The new civil rights dialogue through the lens of a Holistic Model is moving beyond feeling oppression, feeling of guilt, feeling bitterness, and the revisiting the years of oppression but instead entering into a dialogue and finding a place where all voices can be heard, a place where everyone is whole, and where everyone has the ability to be themselves and can create.

Healing, wholeness, and the power of creation must be part of the new civil rights discussion. I am not saying that oppression does not exist, what I am saying is that I as a victim of oppression need to begin to move beyond the label of victim that I have worn and begin the dialogue of how we have equality in this nation and equal access to justice. In this country, we need to learn to disagree with respect. We need to include accountability in our discourse. We need to look at things differently and answer the needs of people differently. One size does not fit all. We need to allow different viewpoints without judgment when we share and communicate. We have lost trust and common ground with one another. This trust needs to be earned. We have lost patience with each other, we need to be more patient. We need to look to what we have in common, rather than what divides us.


We need to learn not to take the bait. When we are triggered, by someone we feel has wronged us we take a defense posture and our aggression is unleashed. Whenever we feel someone has wronged or harmed us we fight, but “[e]very time you are tempted to react in the same way ask if you want to be a prisoner of the past or a pioneer of the future.” [ Deepak Chopra]

Let us all today feed the vision of the world we want to live in. A world where everyone feels included, a world where differences are celebrated, a world where we can find peace, a world where lawyers and judges can integrate their minds and hearts into the law to bring integrity, balance and peace to the profession. As Gandhi said, “Be the change you want to see in the world”.

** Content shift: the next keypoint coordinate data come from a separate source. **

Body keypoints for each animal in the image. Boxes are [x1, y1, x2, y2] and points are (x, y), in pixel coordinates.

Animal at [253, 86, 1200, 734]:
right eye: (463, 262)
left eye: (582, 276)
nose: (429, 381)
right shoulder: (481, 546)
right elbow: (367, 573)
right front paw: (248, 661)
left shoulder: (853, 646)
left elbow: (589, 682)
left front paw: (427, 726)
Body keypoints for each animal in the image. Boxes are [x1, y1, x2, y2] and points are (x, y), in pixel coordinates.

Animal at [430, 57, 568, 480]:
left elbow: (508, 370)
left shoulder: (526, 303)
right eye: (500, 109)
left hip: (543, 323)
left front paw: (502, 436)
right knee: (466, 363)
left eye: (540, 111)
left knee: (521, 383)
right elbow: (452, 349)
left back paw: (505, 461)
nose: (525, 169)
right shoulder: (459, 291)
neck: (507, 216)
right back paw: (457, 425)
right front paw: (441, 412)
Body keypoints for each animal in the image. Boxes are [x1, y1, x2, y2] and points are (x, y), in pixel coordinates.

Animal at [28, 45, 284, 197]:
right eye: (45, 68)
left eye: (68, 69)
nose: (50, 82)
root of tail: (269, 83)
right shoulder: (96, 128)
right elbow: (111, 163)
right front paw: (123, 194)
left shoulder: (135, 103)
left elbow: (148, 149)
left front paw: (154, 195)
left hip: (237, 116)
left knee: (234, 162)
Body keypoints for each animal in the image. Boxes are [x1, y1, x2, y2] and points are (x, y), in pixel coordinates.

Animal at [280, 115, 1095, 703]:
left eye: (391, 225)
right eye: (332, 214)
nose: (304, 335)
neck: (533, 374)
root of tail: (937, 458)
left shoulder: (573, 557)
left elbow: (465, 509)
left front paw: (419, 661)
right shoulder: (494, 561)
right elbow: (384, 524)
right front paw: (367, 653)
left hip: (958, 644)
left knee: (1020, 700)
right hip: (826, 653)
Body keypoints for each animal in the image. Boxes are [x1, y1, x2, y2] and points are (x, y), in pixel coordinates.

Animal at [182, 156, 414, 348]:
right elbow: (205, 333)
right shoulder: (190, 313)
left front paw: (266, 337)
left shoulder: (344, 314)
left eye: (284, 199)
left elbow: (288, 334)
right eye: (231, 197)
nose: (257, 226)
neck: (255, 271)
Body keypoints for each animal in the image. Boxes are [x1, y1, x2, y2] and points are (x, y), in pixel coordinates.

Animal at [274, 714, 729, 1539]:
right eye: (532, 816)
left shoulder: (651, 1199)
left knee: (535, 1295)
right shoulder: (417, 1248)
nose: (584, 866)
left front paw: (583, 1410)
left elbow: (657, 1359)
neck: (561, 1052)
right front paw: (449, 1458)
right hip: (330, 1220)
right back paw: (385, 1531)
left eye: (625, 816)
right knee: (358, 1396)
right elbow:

Throughout history this nation has been divided. It is presently divided. For the sake of our children, we need to learn to no longer water the seeds of prejudice, bias, and aggression. Let us teach our children to open our minds and hearts. Let us gather together and share our gifts and talents. Let us start to do things differently so that we can truly create positive change in this great nation of ours by being the best we can be and in so doing contribute to peace on this planet.